Пускай в душевной глубине
И всходят и зайдут оне
Как звезды ясные в ночи.
Любуйся ими и молчи.
Есть целый мир в душе Твоей
Таинственно волшебных дум.
Их заглушит наружный шум,
Дневная оглушит молва
Питайся ими, и молчи…
И я воображал себе, что у меня в душе всходят такие звезды. А если б я не был так самолюбиво скрытен и беседовал бы с братом Сережей, сколько этих звезд оказалось бы блуждающими огоньками! Впрочем, когда начинается прилив сознания, то хочется и верится, что все можешь и должен делать сам и что тебя никто не может понять. В этих самостоятельных исканиях есть конечно и много доброго, и во всяком случае лучше, чтобы было это, чем ничего. Никогда не нужно торопить созревание внутренних процессов в молодых душах, и всегда надо себе говорить: перемелется, мука будет.
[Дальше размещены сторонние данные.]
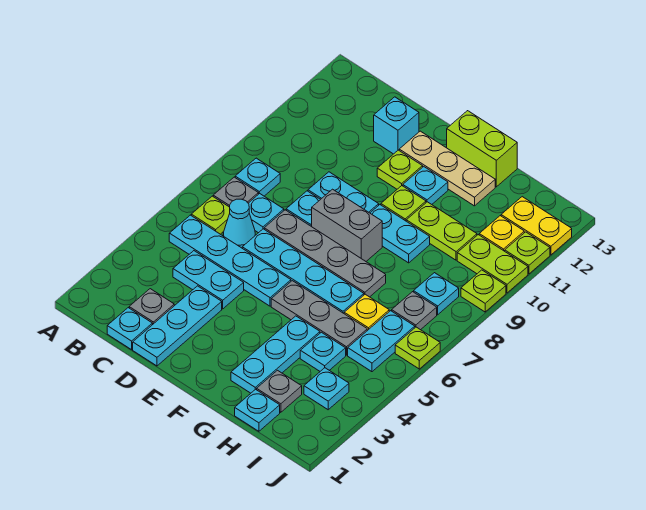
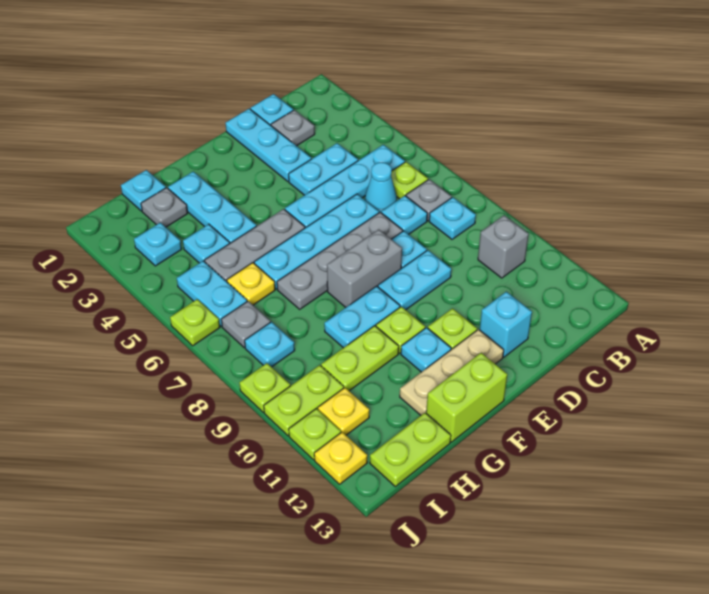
none -> grey brick B10 level 1
none -> lime plate H13:I13 level 1
yellow plate I12:J12 level 1 -> yellow plate J12 level 1

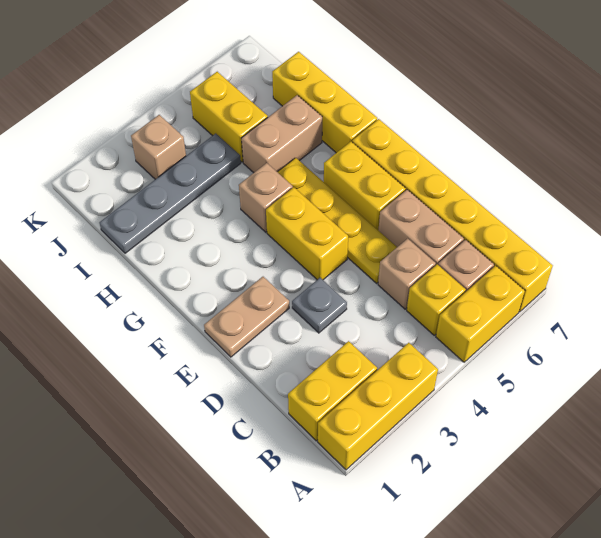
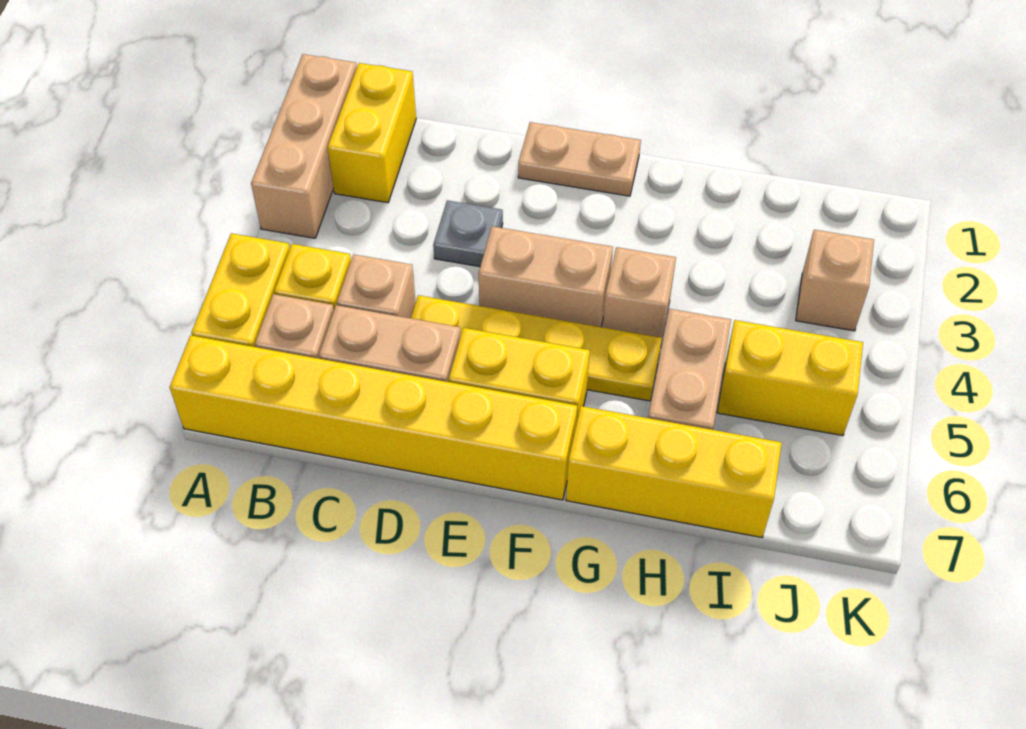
yellow brick A1:A3 level 1 -> tan brick A1:A3 level 1
tan plate E1:E2 level 1 -> tan plate E1:F1 level 1
yellow brick E4:F4 level 1 -> tan brick E4:F4 level 1
grey plate I1:I4 level 1 -> none

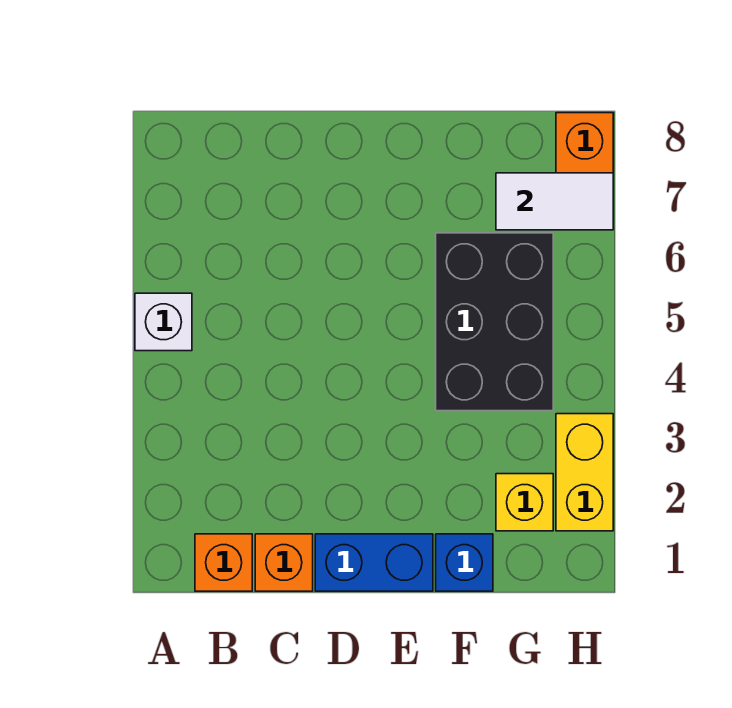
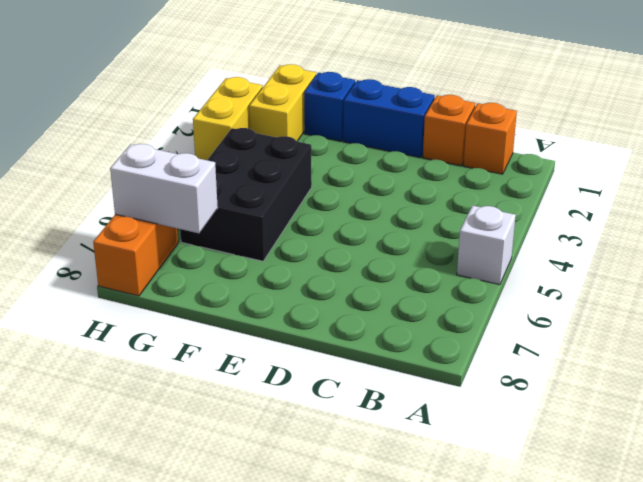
yellow brick G2 level 1 -> yellow brick G1:G2 level 1
white tile G7:H7 level 2 -> white brick G7:H7 level 2

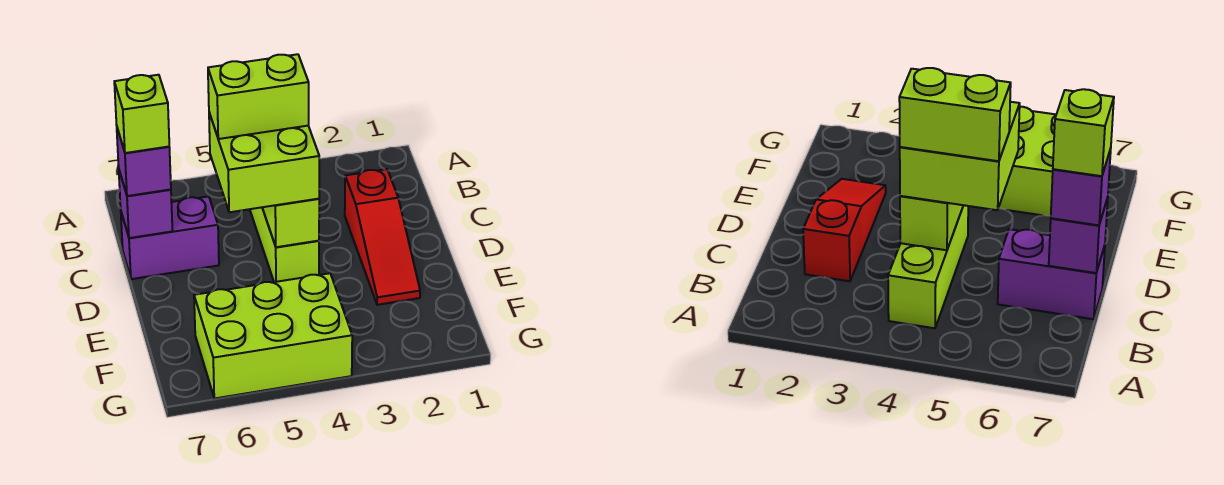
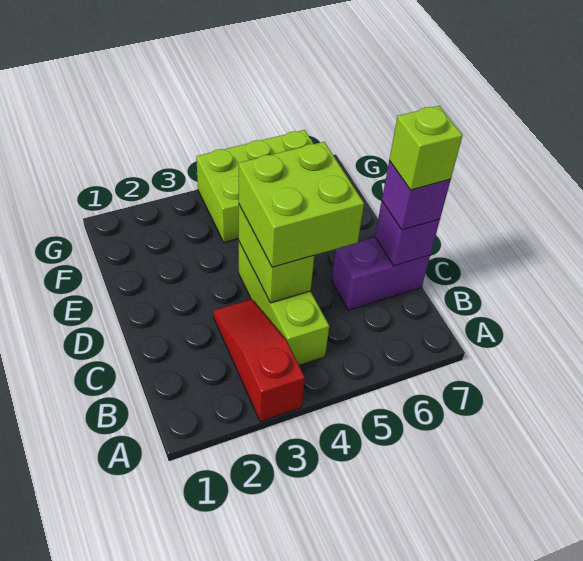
red slope C2:E2 level 1 top C -> red slope A3:C3 level 1 top A
lime brick C4:C5 level 4 -> none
Меньшово обвеяно светлыми грезами юности не только для меня, но и для многих поколений молодежи, в нем чередовавшейся. Последние, кто в нем жили, были Гагарины. У них была великолепная усадьба в Звенигородском уезде, но они не могли расставаться с Меньшовым, где все было верхом простоты и скромности, не было ванны и были самые элементарные удобства.
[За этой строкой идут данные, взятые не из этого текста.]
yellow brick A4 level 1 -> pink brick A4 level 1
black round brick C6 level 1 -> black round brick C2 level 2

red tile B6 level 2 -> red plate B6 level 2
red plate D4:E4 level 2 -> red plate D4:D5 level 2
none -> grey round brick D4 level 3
Когда мы переехали на житье в Москву, мой отец построил просторный деревянный дом, заменивший когда-то стоявшие там два каменных дома. Снаружи дом был выкрашен в темно-красный цвет, внутри стены далеко не всюду были отштукатурены, а была частью деревянная обшивка, частью бревна с паклей. На всем лежала печать самой большой простоты. Ничего для вида, а все только то, что нужно, чтобы жить. И жилось необыкновенно уютно.
Прелестью Меньшова было его местоположение. От въезда шел скат – луг к извилистой и живописной речке Рожаю. С другой стороны дома был сад, куда выходила внизу крытая стеклянная терраса, а над нею балкон. Сад был не очень обширный, как все в Меньшове, но поэтический, с оврагом посередине и узенькими аллеями и тропинками, где было много тени и много заветных уголков, куда можно было уйти с книгой, положить ее рядом с собой, лечь на спину и мечтать и забываться, глядя на небо сквозь листву лип и берез.
Из сада ход в поле, где было сосредоточено миниатюрное Меньшовское хозяйство, дававшее много радости и волнений моему отцу, а потом сестре Ольге. С этих полей тети Лопухины – прежние хозяйки Меньшова – собирали урожай, умещавшийся в двух ваннах. Но поэзии и прелести было много в этом поле, заканчивавшемся высоким обрывом над рекой. Особенно вечером, после обеда было приятно ходить туда, когда рожь была уже высока. Узкая дорога вдоль обрыва, потом между двумя колыхавшимися стенами ржи вела в прелестную березовую рощу – Посибириху, где было много белых и березовых грибов. Иногда мы на лодке огибали Посибириху, которая спускалась к реке прелестными цветущими лужайками, где синели незабудки весной, а летом пестрели колокольчики и любишь-не-любишь. Повороты реки открывали все новые и новые милые перспективы, которые мы знали наизусть и так любили. Вот три березки, грациозные и одинокие среди лужайки, вот густые поросли тростника, ненюферы и деревья, свисающиеся над водой и вдали Тургеневская плотина с шумом падающей воды и осенью мельничного колеса, издалека слышных. А по ту сторону реки холмистые поля и близкий горизонт. Все это невелико, миловидно, ласкает взор, обвеяно прелестью Левитановских пейзажей и музыки Чайковского, особенно его романсов с усадьбенным и дачным романтизмом.